MORPHEUS Phase II–III Study: A Pre-Planned Interim Safety Analysis and Preliminary Results

SIMPLE SUMMARY: This prospective phase II–III randomized trial explores the value of modern technology for prudent radiation dose escalation in the curative management of patients with rectal cancer. It includes 40 operable patients with locally advanced operable rectal cancer. This manuscript illustrates the planned interim analysis, which was intended to confirm safety, including the absence of unexpected toxicities and the inability to perform salvage surgery. The treatment approach involves pelvic chemoradiotherapy followed by either an additional external beam radiation boost or three weekly boosts of brachytherapy, which are adapted in real-time to tumor response. This proof-of-principle study shows that careful radiotherapy dose escalation leads to high proportions of sustained complete clinical response in patients with rectal cancer with acceptable toxicity. Ongoing accrual to the phase III component of the trial is in progress. ABSTRACT: Background: We explored image-guided adaptive endorectal brachytherapy patients electing non-operative management for rectal cancer. We present the first pre-planned interim analysis. Methods: In this open-label phase II–III randomized study, patients with operable cT2-3ab N0 M0 rectal cancer received 45 Gy in 25 fractions of pelvic external beam radiotherapy (EBRT) with 5-FU/Capecitabine. They were randomized 1:1 to receive either an EBRT boost of 9 Gy in 5 fractions (Arm A) or three weekly adaptive brachytherapy (IGAEBT) boosts totaling 30 Gy (Arm B). Patient characteristics and toxicity are presented using descriptive analyses; TME-free survival between arms with the intention to treat the population is explored using the Kaplan–Meier method. Results: A total of 40 patients were in this analysis. Baseline characteristics were balanced; acute toxicities were similar. Complete clinical response (cCR) was 50% (n = 10/20) in Arm A and 90% in Arm B (n = 18/20). Median follow-up was 1.3 years; 2-year TME-free survival was 38.6% (95% CI: 16.5–60.6%) in the EBRT arm and 76.6% (95% CI: 56.1–97.1%) in the IGAEBT arm. Conclusions: Radiation intensification with IGAEBT is feasible. This interim analysis suggests an improvement in TME-free survival when comparing IGAEBT with EBRT, pending confirmation upon completion of this trial.

§ **Brief**
Summarize the MORPHEUS study abstract above in two sentences.

§ **Records shown**
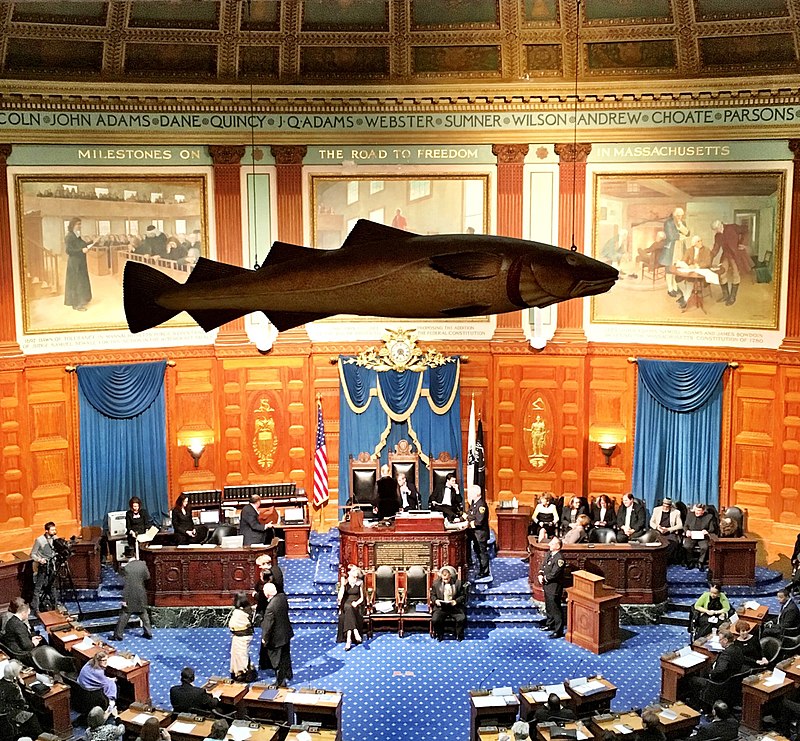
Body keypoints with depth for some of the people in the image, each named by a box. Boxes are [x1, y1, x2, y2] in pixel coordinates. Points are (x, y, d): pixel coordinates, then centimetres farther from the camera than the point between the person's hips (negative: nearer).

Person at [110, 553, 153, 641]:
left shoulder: (126, 568, -14)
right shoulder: (142, 564, -5)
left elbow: (125, 584, -14)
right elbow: (147, 576, 3)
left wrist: (124, 599, -11)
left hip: (130, 596, -4)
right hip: (141, 596, 4)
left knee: (124, 615, 4)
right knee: (143, 613, 16)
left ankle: (118, 635, 9)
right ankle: (148, 633, 20)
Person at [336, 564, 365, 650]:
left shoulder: (360, 582, 8)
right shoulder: (344, 582, 4)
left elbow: (362, 598, 7)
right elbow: (340, 596, -7)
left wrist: (356, 603, -12)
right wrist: (342, 586, -23)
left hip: (356, 605, 1)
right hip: (346, 604, -1)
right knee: (348, 608, -38)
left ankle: (349, 639, -40)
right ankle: (355, 633, -48)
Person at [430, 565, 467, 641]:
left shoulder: (458, 583, 3)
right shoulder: (436, 583, 7)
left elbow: (463, 595, 5)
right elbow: (432, 595, 12)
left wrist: (456, 601, -13)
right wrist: (435, 600, -10)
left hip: (455, 607, 0)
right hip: (441, 607, 1)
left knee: (462, 618, -26)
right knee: (435, 620, -25)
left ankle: (459, 635, 0)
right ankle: (439, 635, 2)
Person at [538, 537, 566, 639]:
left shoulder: (559, 559, -23)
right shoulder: (550, 554, 6)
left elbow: (554, 574, -25)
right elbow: (543, 566, 14)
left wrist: (544, 578, -12)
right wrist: (540, 575, -3)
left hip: (554, 587, -10)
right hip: (547, 586, 10)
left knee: (555, 609, -4)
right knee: (548, 607, 23)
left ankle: (559, 631, 3)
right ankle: (550, 624, 41)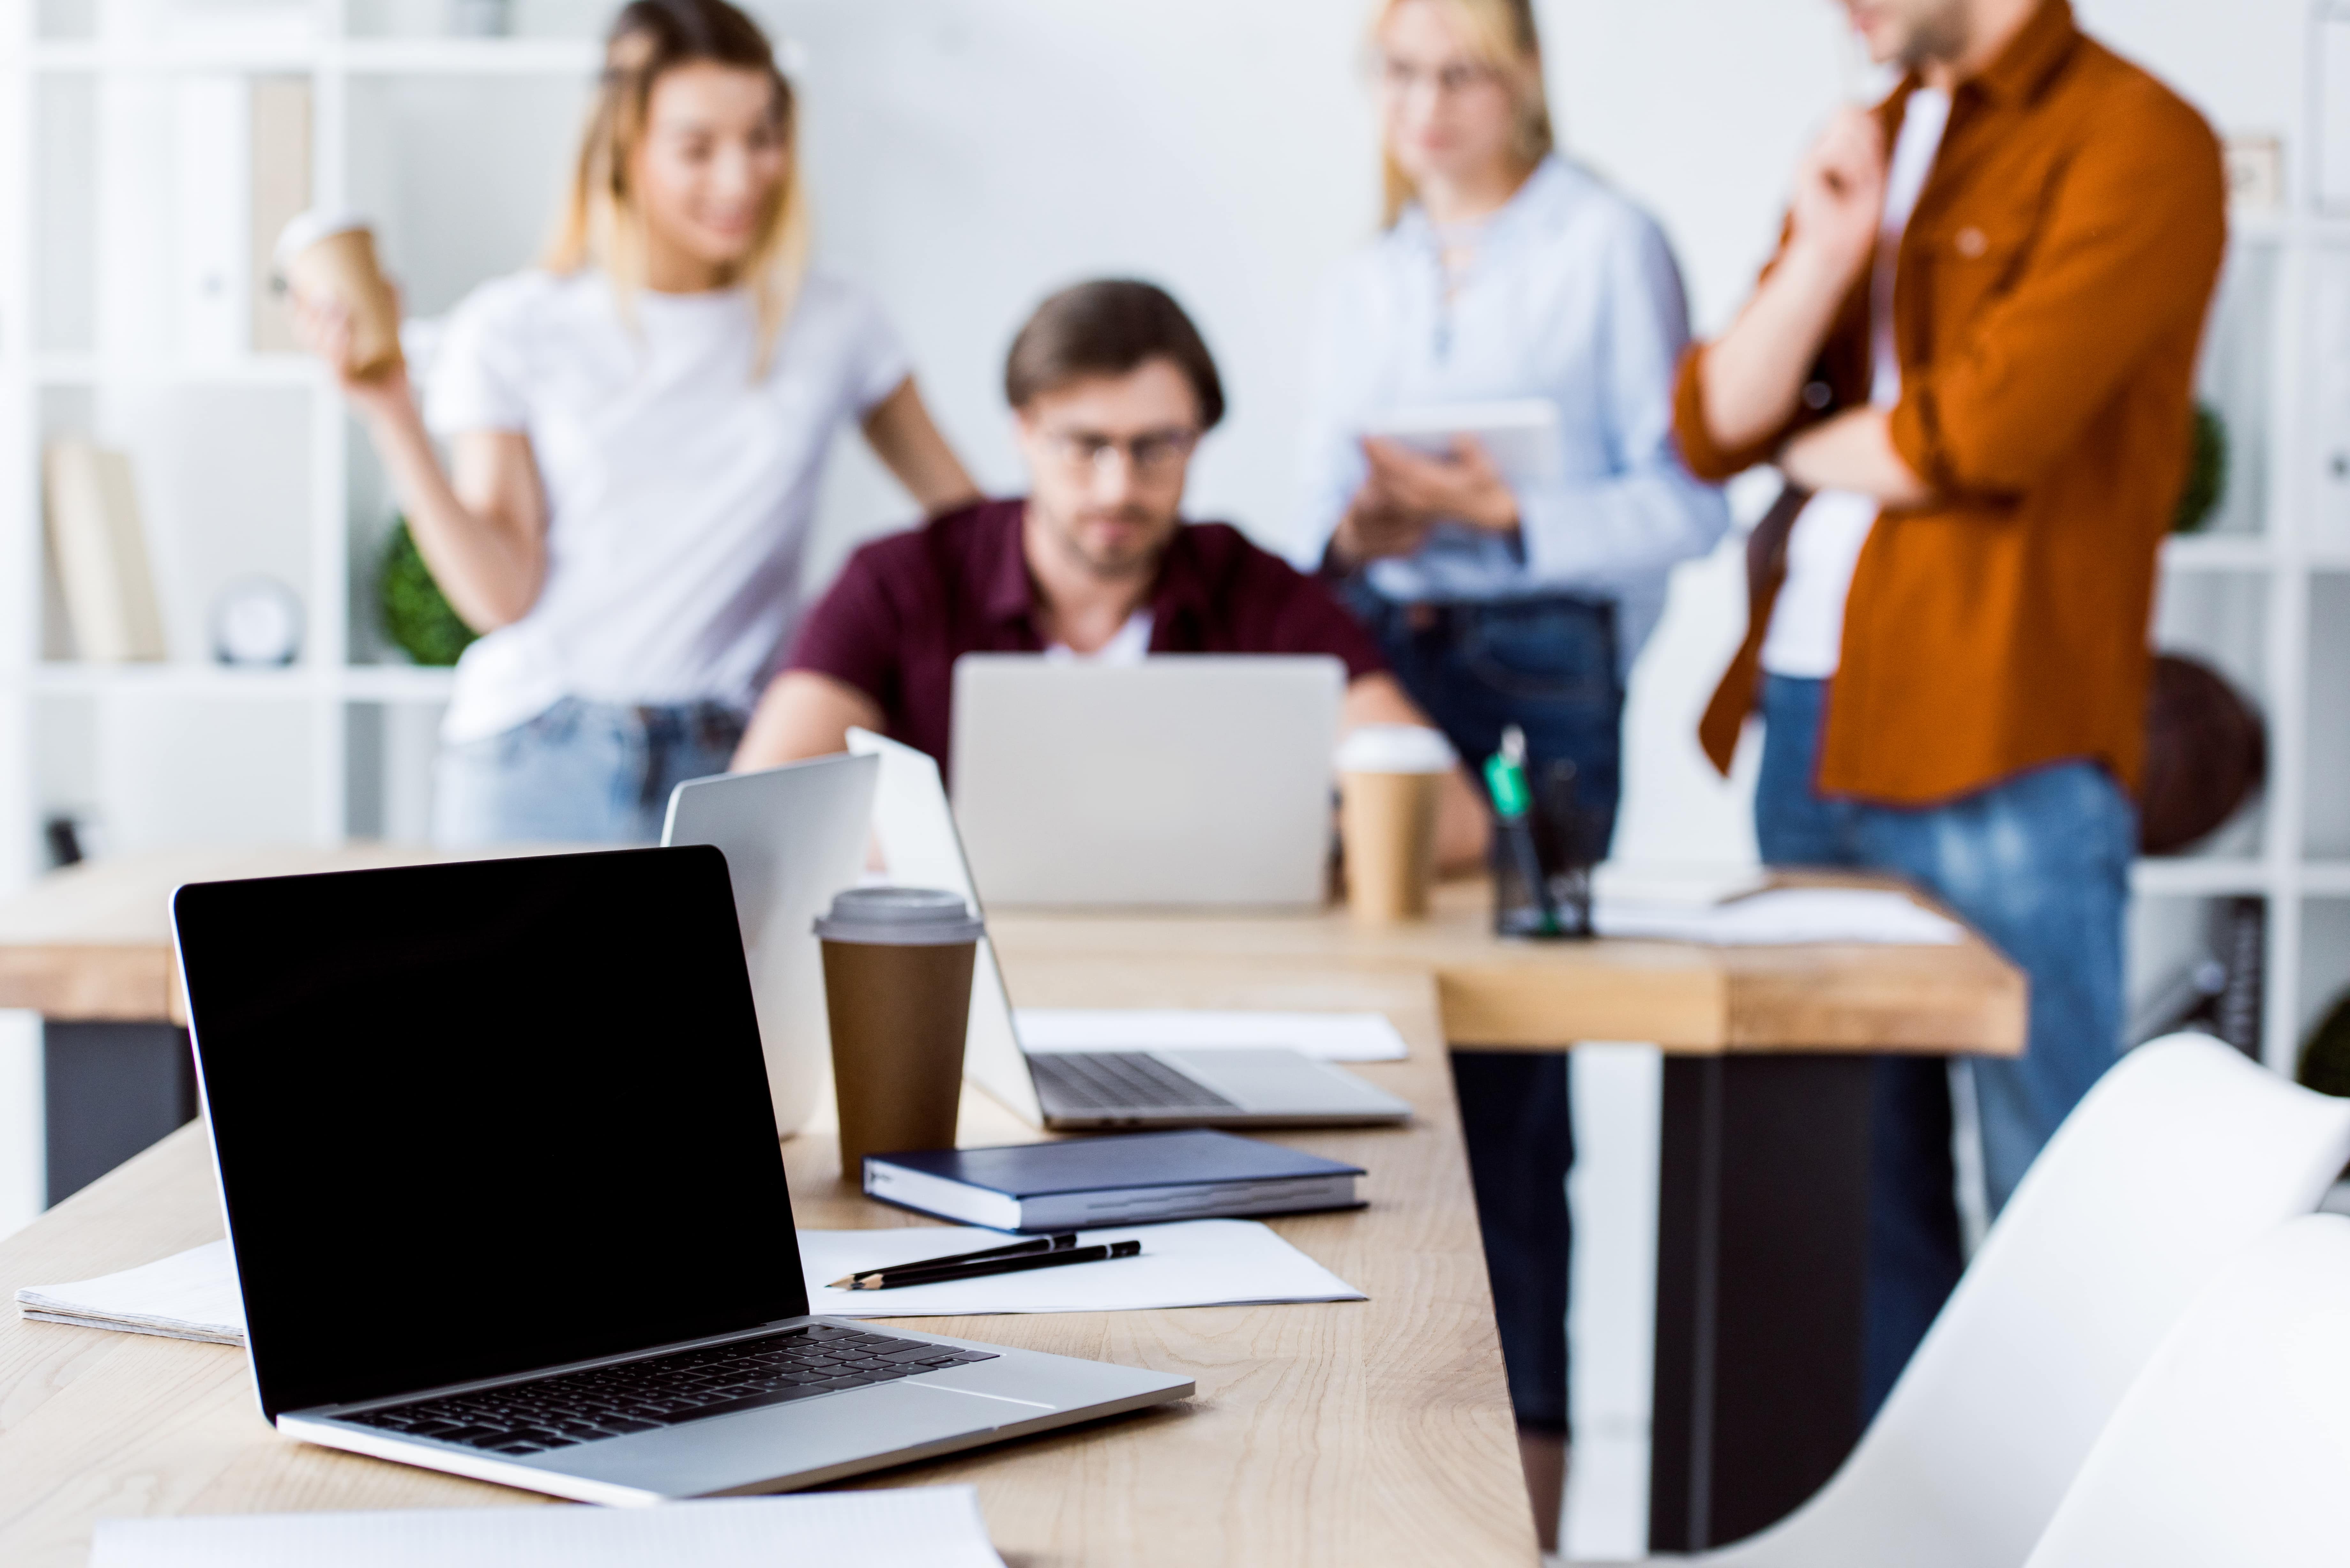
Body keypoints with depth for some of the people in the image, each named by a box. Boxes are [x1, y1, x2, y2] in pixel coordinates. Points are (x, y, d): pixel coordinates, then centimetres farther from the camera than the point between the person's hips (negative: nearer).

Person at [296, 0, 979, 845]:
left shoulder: (831, 324, 6)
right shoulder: (514, 330, 2)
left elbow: (972, 523, 10)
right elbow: (501, 594, -4)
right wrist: (392, 415, -10)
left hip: (728, 772, 1)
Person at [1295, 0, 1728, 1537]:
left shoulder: (1608, 246, 0)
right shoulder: (1362, 288, 17)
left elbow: (1684, 503, -5)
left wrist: (1508, 515, -17)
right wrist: (1358, 537, -4)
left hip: (1541, 669, -5)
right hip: (1378, 658, 6)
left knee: (1505, 1074, -8)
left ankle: (1522, 1443, 0)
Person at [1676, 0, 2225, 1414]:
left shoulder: (2138, 142, -5)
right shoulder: (1865, 149, 18)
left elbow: (1989, 429, -16)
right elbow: (1715, 423, 11)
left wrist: (1807, 449, 2)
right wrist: (1823, 255, -5)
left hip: (2002, 756, -7)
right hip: (1814, 726, 7)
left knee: (2050, 1201, -3)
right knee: (1864, 1187, 12)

§ **Solution to this problem**
In this open-label phase II–III randomized trial, 40 patients with operable rectal cancer received pelvic chemoradiotherapy followed by either an external beam radiation boost or three weekly brachytherapy boosts adapted in real time to tumor response. The pre-planned interim analysis found similar acute toxicities between arms, complete clinical response in 50% of the external beam arm versus 90% of the brachytherapy arm, and 2-year TME-free survival of 38.6% versus 76.6%, an improvement that awaits confirmation when the trial is completed.